# [Your instructions]
All of the records must come back exactly. Please repeat them in full.

# [Supplied data]

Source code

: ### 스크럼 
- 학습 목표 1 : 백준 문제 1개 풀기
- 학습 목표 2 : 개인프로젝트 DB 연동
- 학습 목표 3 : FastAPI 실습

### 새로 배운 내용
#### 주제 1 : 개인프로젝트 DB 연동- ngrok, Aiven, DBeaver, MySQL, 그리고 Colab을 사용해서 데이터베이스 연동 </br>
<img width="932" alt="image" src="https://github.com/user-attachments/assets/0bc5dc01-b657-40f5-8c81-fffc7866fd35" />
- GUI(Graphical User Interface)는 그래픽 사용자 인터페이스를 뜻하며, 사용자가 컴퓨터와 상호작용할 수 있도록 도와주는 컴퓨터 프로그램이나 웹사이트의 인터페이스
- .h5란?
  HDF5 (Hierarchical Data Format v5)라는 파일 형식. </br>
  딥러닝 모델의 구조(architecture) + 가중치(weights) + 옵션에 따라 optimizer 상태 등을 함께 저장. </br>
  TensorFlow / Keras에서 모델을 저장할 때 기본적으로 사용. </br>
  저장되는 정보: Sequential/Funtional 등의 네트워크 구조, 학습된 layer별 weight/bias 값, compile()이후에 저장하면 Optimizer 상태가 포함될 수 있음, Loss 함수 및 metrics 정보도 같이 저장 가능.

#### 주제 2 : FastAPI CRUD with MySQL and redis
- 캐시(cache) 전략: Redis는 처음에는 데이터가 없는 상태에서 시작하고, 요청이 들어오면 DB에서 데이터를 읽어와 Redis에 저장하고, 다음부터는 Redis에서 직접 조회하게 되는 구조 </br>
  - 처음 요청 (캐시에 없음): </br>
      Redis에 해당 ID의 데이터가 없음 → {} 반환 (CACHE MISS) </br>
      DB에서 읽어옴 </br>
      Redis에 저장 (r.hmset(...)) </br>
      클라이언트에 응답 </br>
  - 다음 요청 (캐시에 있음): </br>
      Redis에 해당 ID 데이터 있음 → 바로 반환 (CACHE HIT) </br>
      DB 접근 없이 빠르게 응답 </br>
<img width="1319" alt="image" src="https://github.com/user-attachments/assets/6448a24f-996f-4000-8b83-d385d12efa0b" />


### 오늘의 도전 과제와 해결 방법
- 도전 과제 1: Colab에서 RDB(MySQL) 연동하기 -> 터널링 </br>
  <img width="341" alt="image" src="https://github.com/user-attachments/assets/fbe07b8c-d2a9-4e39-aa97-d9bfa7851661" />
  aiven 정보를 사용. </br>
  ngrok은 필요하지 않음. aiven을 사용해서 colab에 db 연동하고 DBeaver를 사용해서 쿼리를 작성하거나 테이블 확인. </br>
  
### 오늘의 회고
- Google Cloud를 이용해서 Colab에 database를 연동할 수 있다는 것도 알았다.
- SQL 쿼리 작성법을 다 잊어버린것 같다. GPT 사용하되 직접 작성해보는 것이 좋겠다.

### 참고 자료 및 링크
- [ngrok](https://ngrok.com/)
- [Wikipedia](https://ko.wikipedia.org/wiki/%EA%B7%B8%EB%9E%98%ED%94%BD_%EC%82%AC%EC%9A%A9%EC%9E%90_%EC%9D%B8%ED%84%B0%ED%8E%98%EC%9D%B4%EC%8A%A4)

# [Answer section]
Source code

: ### 스크럼 
- 학습 목표 1 : 백준 문제 1개 풀기
- 학습 목표 2 : 개인프로젝트 DB 연동
- 학습 목표 3 : FastAPI 실습

### 새로 배운 내용
#### 주제 1 : 개인프로젝트 DB 연동- ngrok, Aiven, DBeaver, MySQL, 그리고 Colab을 사용해서 데이터베이스 연동 </br>
<img width="932" alt="image" src="https://github.com/user-attachments/assets/0bc5dc01-b657-40f5-8c81-fffc7866fd35" />
- GUI(Graphical User Interface)는 그래픽 사용자 인터페이스를 뜻하며, 사용자가 컴퓨터와 상호작용할 수 있도록 도와주는 컴퓨터 프로그램이나 웹사이트의 인터페이스
- .h5란?
  HDF5 (Hierarchical Data Format v5)라는 파일 형식. </br>
  딥러닝 모델의 구조(architecture) + 가중치(weights) + 옵션에 따라 optimizer 상태 등을 함께 저장. </br>
  TensorFlow / Keras에서 모델을 저장할 때 기본적으로 사용. </br>
  저장되는 정보: Sequential/Funtional 등의 네트워크 구조, 학습된 layer별 weight/bias 값, compile()이후에 저장하면 Optimizer 상태가 포함될 수 있음, Loss 함수 및 metrics 정보도 같이 저장 가능.

#### 주제 2 : FastAPI CRUD with MySQL and redis
- 캐시(cache) 전략: Redis는 처음에는 데이터가 없는 상태에서 시작하고, 요청이 들어오면 DB에서 데이터를 읽어와 Redis에 저장하고, 다음부터는 Redis에서 직접 조회하게 되는 구조 </br>
  - 처음 요청 (캐시에 없음): </br>
      Redis에 해당 ID의 데이터가 없음 → {} 반환 (CACHE MISS) </br>
      DB에서 읽어옴 </br>
      Redis에 저장 (r.hmset(...)) </br>
      클라이언트에 응답 </br>
  - 다음 요청 (캐시에 있음): </br>
      Redis에 해당 ID 데이터 있음 → 바로 반환 (CACHE HIT) </br>
      DB 접근 없이 빠르게 응답 </br>
<img width="1319" alt="image" src="https://github.com/user-attachments/assets/6448a24f-996f-4000-8b83-d385d12efa0b" />


### 오늘의 도전 과제와 해결 방법
- 도전 과제 1: Colab에서 RDB(MySQL) 연동하기 -> 터널링 </br>
  <img width="341" alt="image" src="https://github.com/user-attachments/assets/fbe07b8c-d2a9-4e39-aa97-d9bfa7851661" />
  aiven 정보를 사용. </br>
  ngrok은 필요하지 않음. aiven을 사용해서 colab에 db 연동하고 DBeaver를 사용해서 쿼리를 작성하거나 테이블 확인. </br>
  
### 오늘의 회고
- Google Cloud를 이용해서 Colab에 database를 연동할 수 있다는 것도 알았다.
- SQL 쿼리 작성법을 다 잊어버린것 같다. GPT 사용하되 직접 작성해보는 것이 좋겠다.

### 참고 자료 및 링크
- [ngrok](https://ngrok.com/)
- [Wikipedia](https://ko.wikipedia.org/wiki/%EA%B7%B8%EB%9E%98%ED%94%BD_%EC%82%AC%EC%9A%A9%EC%9E%90_%EC%9D%B8%ED%84%B0%ED%8E%98%EC%9D%B4%EC%8A%A4)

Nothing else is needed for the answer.